A plan like that would not meet all of the needs of Europe and the euro. But it is unlikely that any plan could satisfy all of those needs at this stage.
Indeed, the plan would be a step towards greater fiscal integration. It would provide a mechanism to consolidate fiscal stability while also allowing peripheral countries to access an instrument to raise finance at a reasonable cost. It might even create some policy space to undertake reforms for economic growth, even though the type of reforms that peripheral countries mostly need are more a matter of domestic political will than availability of finance.
The plan would also send a signal. EU leaders have been criticised for being unable to take strong measures to redress the situation. A robust set of provisions that are not exclusively about fiscal austerity measures would provide much needed leadership.
Is the plan likely to be endorsed? Fragments of information filtering from the preliminary meeting of the EU Ministries of Finances seem to suggest that the initial draft of the report will be watered down at the summit.
Still, there is good hope that countries might find a compromise around something similar to the plan described above. Germany should be willing to support a step in the direction of greater fiscal integration.
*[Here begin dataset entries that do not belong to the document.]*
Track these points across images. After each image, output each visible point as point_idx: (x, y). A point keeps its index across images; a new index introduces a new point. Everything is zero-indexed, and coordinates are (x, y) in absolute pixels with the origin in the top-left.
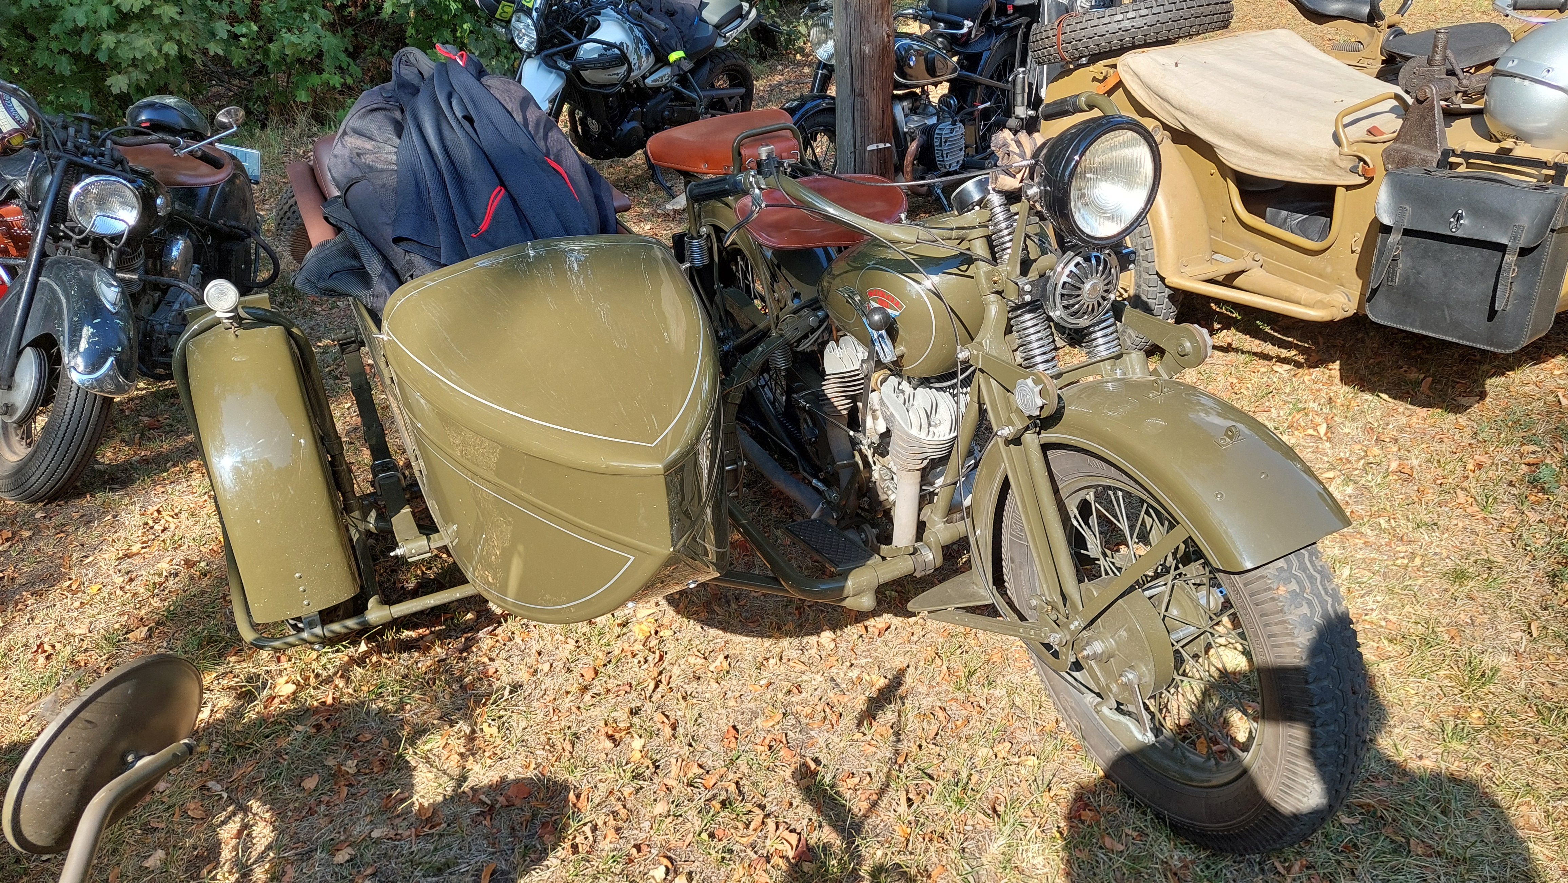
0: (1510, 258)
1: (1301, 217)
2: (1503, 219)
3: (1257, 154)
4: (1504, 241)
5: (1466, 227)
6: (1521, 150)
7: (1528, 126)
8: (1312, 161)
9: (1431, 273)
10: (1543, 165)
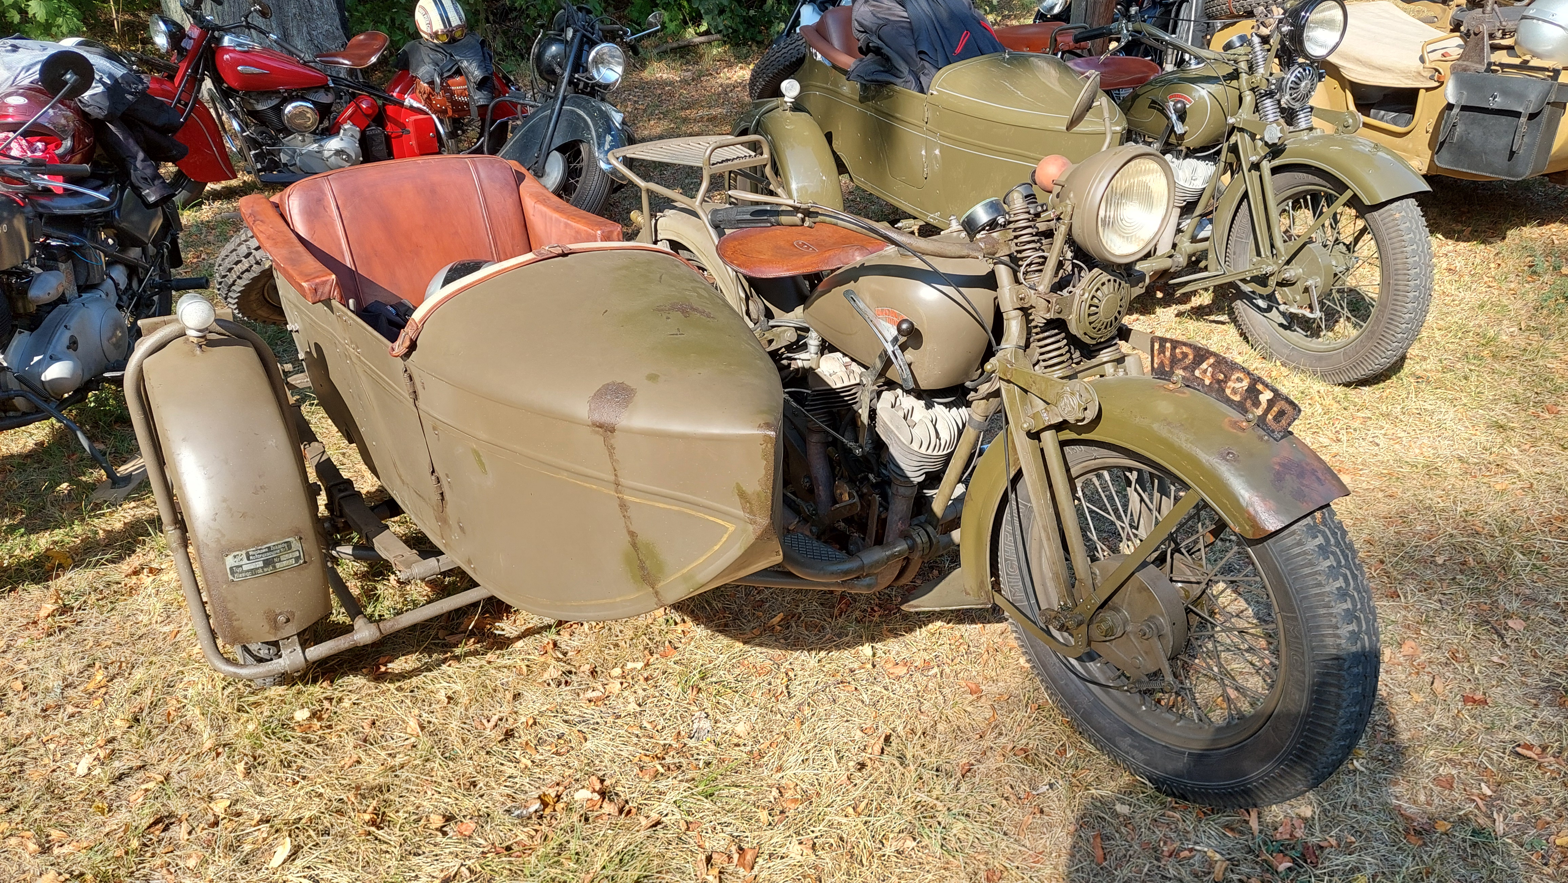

A Sarkozy-led France could have found it difficult to accept provisions that delegate to the European Commission the power to control and modify national budgets.
But President Hollande might be more willing to accept, especially in exchange for eurobills (and maybe eurobonds in the not so distant future) and stronger banking surveillance at the European level. Peripheral countries should also be in favour of a proposal that links fiscal integration to the possibility of issuing joint debt because this would relax some of the pressure on their own debt. Italy, in particular, should back the plan quite strongly.
So, this summit can indeed have an impact on the crisis. If it were to fail, the same might not be true for future meetings.